Поведение животных и человека слагается из целого ряда действий, а каждое действие их состоит, в свою очередь, из целого ряда движений. Многие из этих движений совершаются помимо воли и сознания животного. Их поэтому и называют бессознательными или непроизвольными движениями. Бессознательно человек мигает, непроизвольно он кашляет, чихает, отдергивает руку от огня, вздрагивает при неожиданном окрике, непроизвольно же, помимо воли его, работают у человека и животных легкие, сердце, пищеварительные железы. Все такого рода действия и движения называются рефлексами.

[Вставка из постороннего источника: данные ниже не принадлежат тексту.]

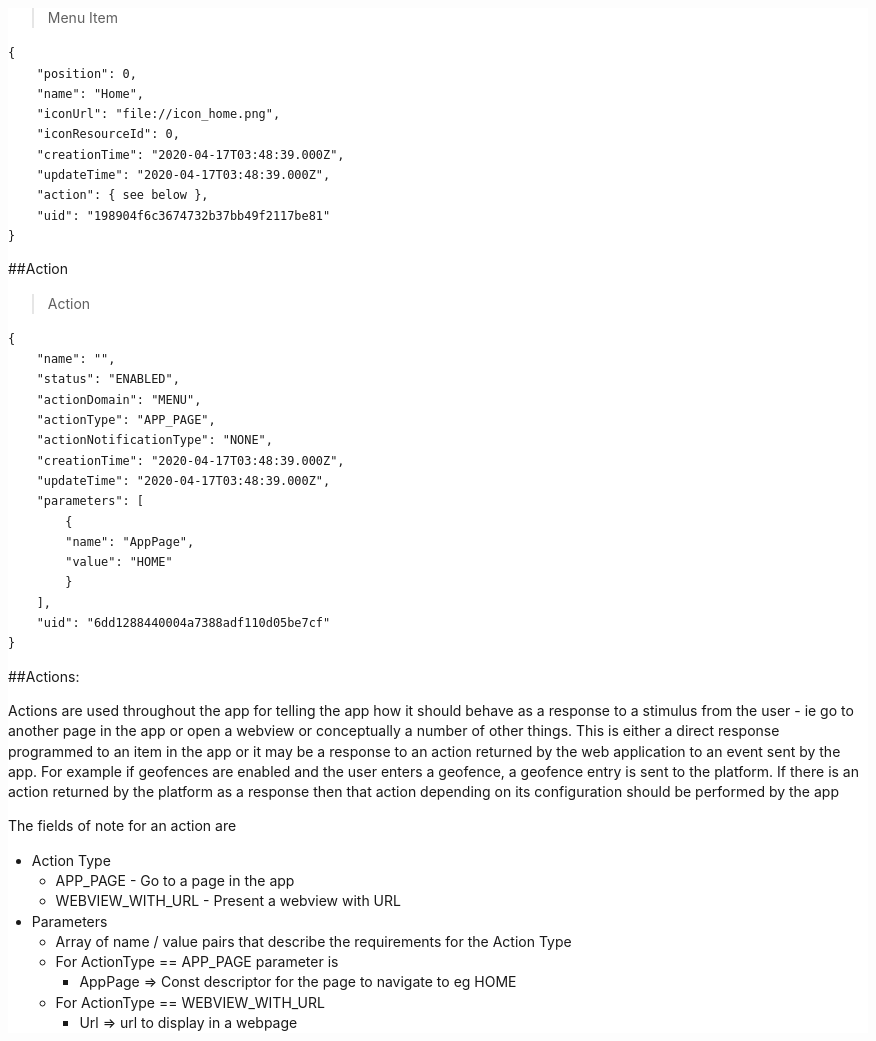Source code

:> Menu Item

```raw
{
    "position": 0,
    "name": "Home",
    "iconUrl": "file://icon_home.png",
    "iconResourceId": 0,
    "creationTime": "2020-04-17T03:48:39.000Z",
    "updateTime": "2020-04-17T03:48:39.000Z",
    "action": { see below },
    "uid": "198904f6c3674732b37bb49f2117be81"
}
```

##Action

> Action

```raw
{
    "name": "",
    "status": "ENABLED",
    "actionDomain": "MENU",
    "actionType": "APP_PAGE",
    "actionNotificationType": "NONE",
    "creationTime": "2020-04-17T03:48:39.000Z",
    "updateTime": "2020-04-17T03:48:39.000Z",
    "parameters": [
        {
        "name": "AppPage",
        "value": "HOME"
        }
    ],
    "uid": "6dd1288440004a7388adf110d05be7cf"
}
```

##Actions: 

Actions are used throughout the app for telling the app how it should behave as a response to a stimulus from the user - ie go to another page in the app or open a webview or conceptually a number of other things. This is either a direct response programmed to an item in the app or it may be a response to an action returned by the web application to an event sent by the app. For example if geofences are enabled and the user enters a geofence, a geofence entry is sent to the platform. If there is an action returned by the platform as a response then that action depending on its configuration should be performed by the app

The fields of note for an action are 

* Action Type 
    * APP_PAGE - Go to a page in the app
    * WEBVIEW_WITH_URL - Present a webview with URL
* Parameters
    * Array of name / value pairs that describe the requirements for the Action Type
    * For ActionType == APP_PAGE parameter is
        * AppPage => Const descriptor for the page to navigate to eg HOME
    * For ActionType == WEBVIEW_WITH_URL
        * Url => url to display in a webpage

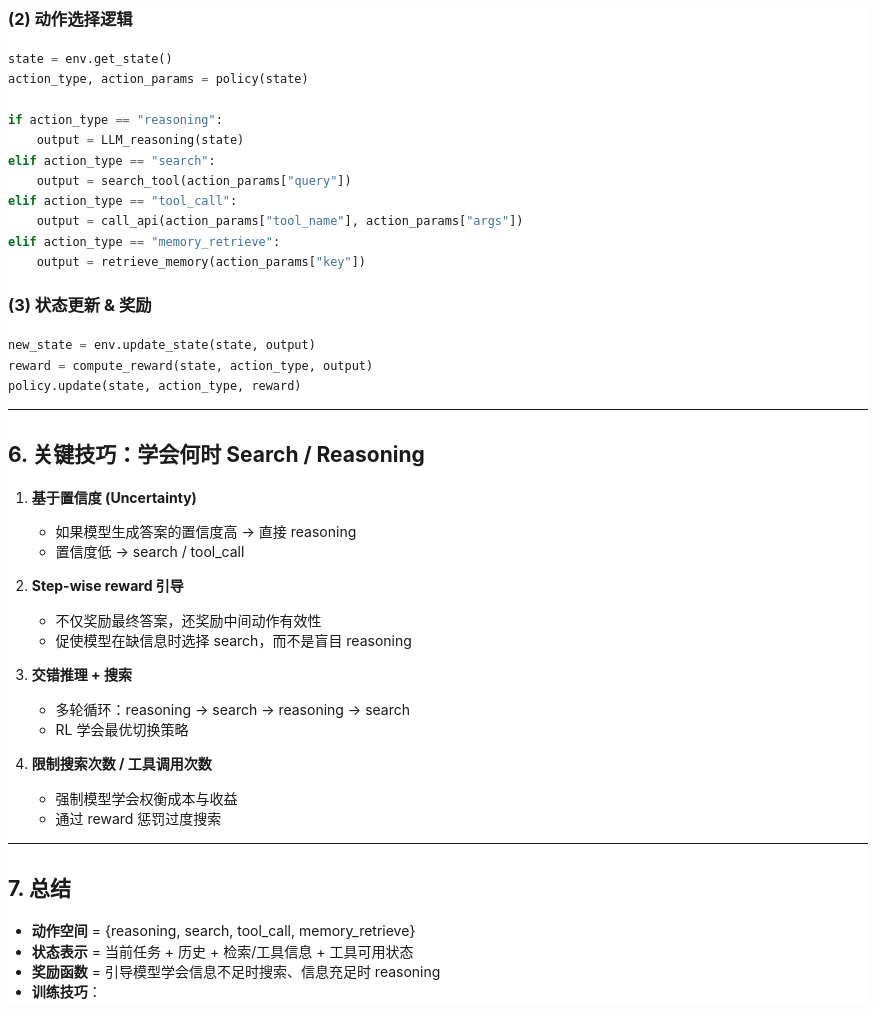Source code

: ### (2) 动作选择逻辑

```python
state = env.get_state()
action_type, action_params = policy(state)

if action_type == "reasoning":
    output = LLM_reasoning(state)
elif action_type == "search":
    output = search_tool(action_params["query"])
elif action_type == "tool_call":
    output = call_api(action_params["tool_name"], action_params["args"])
elif action_type == "memory_retrieve":
    output = retrieve_memory(action_params["key"])
```

### (3) 状态更新 & 奖励

```python
new_state = env.update_state(state, output)
reward = compute_reward(state, action_type, output)
policy.update(state, action_type, reward)
```

---

## 6. 关键技巧：学会何时 Search / Reasoning

1. **基于置信度 (Uncertainty)**

   * 如果模型生成答案的置信度高 → 直接 reasoning
   * 置信度低 → search / tool_call

2. **Step-wise reward 引导**

   * 不仅奖励最终答案，还奖励中间动作有效性
   * 促使模型在缺信息时选择 search，而不是盲目 reasoning

3. **交错推理 + 搜索**

   * 多轮循环：reasoning → search → reasoning → search
   * RL 学会最优切换策略

4. **限制搜索次数 / 工具调用次数**

   * 强制模型学会权衡成本与收益
   * 通过 reward 惩罚过度搜索

---

## 7. 总结

* **动作空间** = {reasoning, search, tool_call, memory_retrieve}
* **状态表示** = 当前任务 + 历史 + 检索/工具信息 + 工具可用状态
* **奖励函数** = 引导模型学会信息不足时搜索、信息充足时 reasoning
* **训练技巧**：
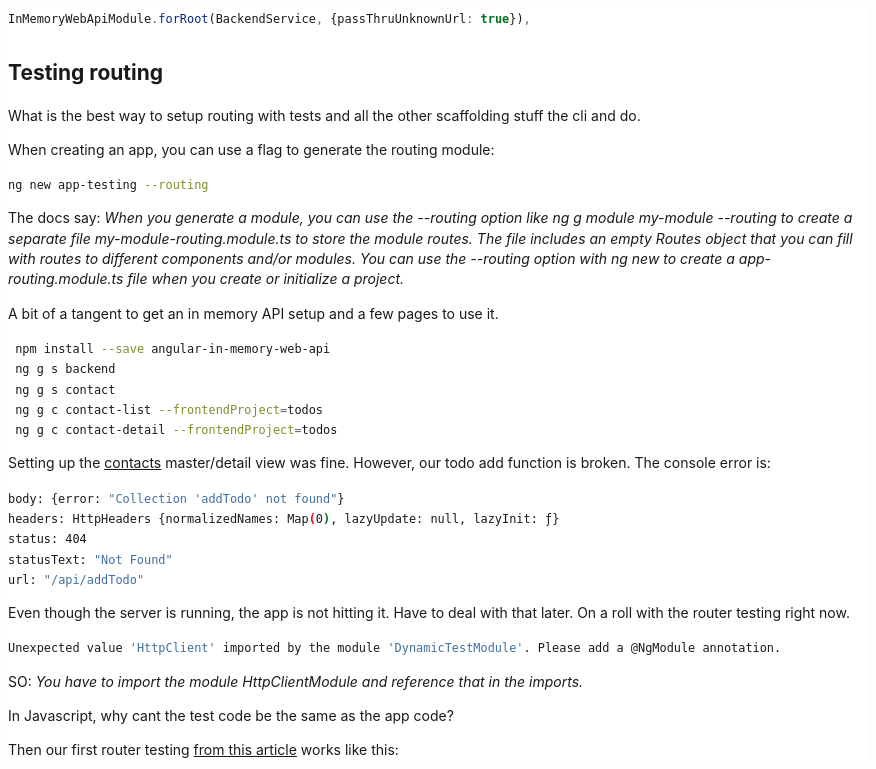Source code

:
 ```Typescript
InMemoryWebApiModule.forRoot(BackendService, {passThruUnknownUrl: true}),
```

## Testing routing

What is the best way to setup routing with tests and all the other scaffolding stuff the cli and do.  

When creating an app, you can use a flag to generate the routing module:

```bash
ng new app-testing --routing
```

The docs say:
*When you generate a module, you can use the --routing option like ng g module my-module --routing to create a separate file my-module-routing.module.ts to store the module routes.  The file includes an empty Routes object that you can fill with routes to different components and/or modules.  You can use the --routing option with ng new to create a app-routing.module.ts file when you create or initialize a project.*

A bit of a tangent to get an in memory API setup and a few pages to use it.

```bash
 npm install --save angular-in-memory-web-api
 ng g s backend
 ng g s contact
 ng g c contact-list --frontendProject=todos
 ng g c contact-detail --frontendProject=todos
```

Setting up the [contacts](https://www.smashingmagazine.com/2018/11/a-complete-guide-to-routing-in-angular/) master/detail view was fine.  However, our todo add function is broken.  The console error is:

```bash
body: {error: "Collection 'addTodo' not found"}
headers: HttpHeaders {normalizedNames: Map(0), lazyUpdate: null, lazyInit: ƒ}
status: 404
statusText: "Not Found"
url: "/api/addTodo"
```

Even though the server is running, the app is not hitting it.  Have to deal with that later.  On a roll with the router testing right now.

```bash
Unexpected value 'HttpClient' imported by the module 'DynamicTestModule'. Please add a @NgModule annotation.
```

SO: *You have to import the module HttpClientModule and reference that in the imports.*

<rant>In Javascript, why cant the test code be the same as the app code?</rant>

Then our first router testing [from this article](https://codecraft.tv/courses/angular/unit-testing/routing/) works like this:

Итак, многое из того, что называем мы поведением человека или животного, есть просто рефлексы – обыкновенные, всем хорошо известные рефлексы, не больше. Было бы, однако, ошибкой думать, что поведение животных и человека складывается из одних лишь обыкновенных рефлексов; нет, оно, как мы это сейчас увидим, много сложнее. Этим вопросом долго, больше трех десятков лет, и занимался Павлов.

Отметим кратко самое существенное из того, что он открыл.

Он и его ученики обычно делали свои опыты над собаками, изучая работу их слюнных желез. Почему Павлов остановился именно на работе слюнных желез собаки? Относительная изолированность слюнных желез от остальных органов животного и локализация их во рту значительно облегчали экспериментальное (на опытах) изучение этих желез, и в то же время долголетняя практика павловских лабораторий доказала, что работа слюнных желез собаки является чрезвычайно «тонким и точным показателем работы» ее мозга[27]27
  Для наблюдения и точного учета процесса слюноотделения Павлов с помощью небольшой операции выводил из полости рта собаки наружу проток слюнной (околоушной) железы, подшивал его на коже щеки и прикреплял к нему воронку с пробиркой для собирания слюны (см. рис.).


[Закрыть]
.

Мы знаем, что у собак (как и у других животных и человека) имеются слюнные железы, которые выделяют слюну, необходимую для смачивания и некоторой переработки пищи. Известен и механизм деятельности этих желез: попав в рот, пища раздражает его слизистую оболочку и вкусовые сосочки; это раздражение направляется по соответствующим нервам (рис. на стр. 202, буква А) в продолговатый мозг, к его «пищеварительному центру» (буква В); отсюда по другим нервным волокнам (от Б к В) раздражение идет дальше к слюнным железам (буква В), и эти последние начинают работать и выделяют в полость рта слюну. И все это делается не только быстро, но и помимо воли и сознания собаки: перед нами самый заурядный, простой рефлекс.

Такой простой, обыкновенный рефлекс получается у любой собаки, когда в ее рот попадает пища (мясо и др.); он называется безусловным.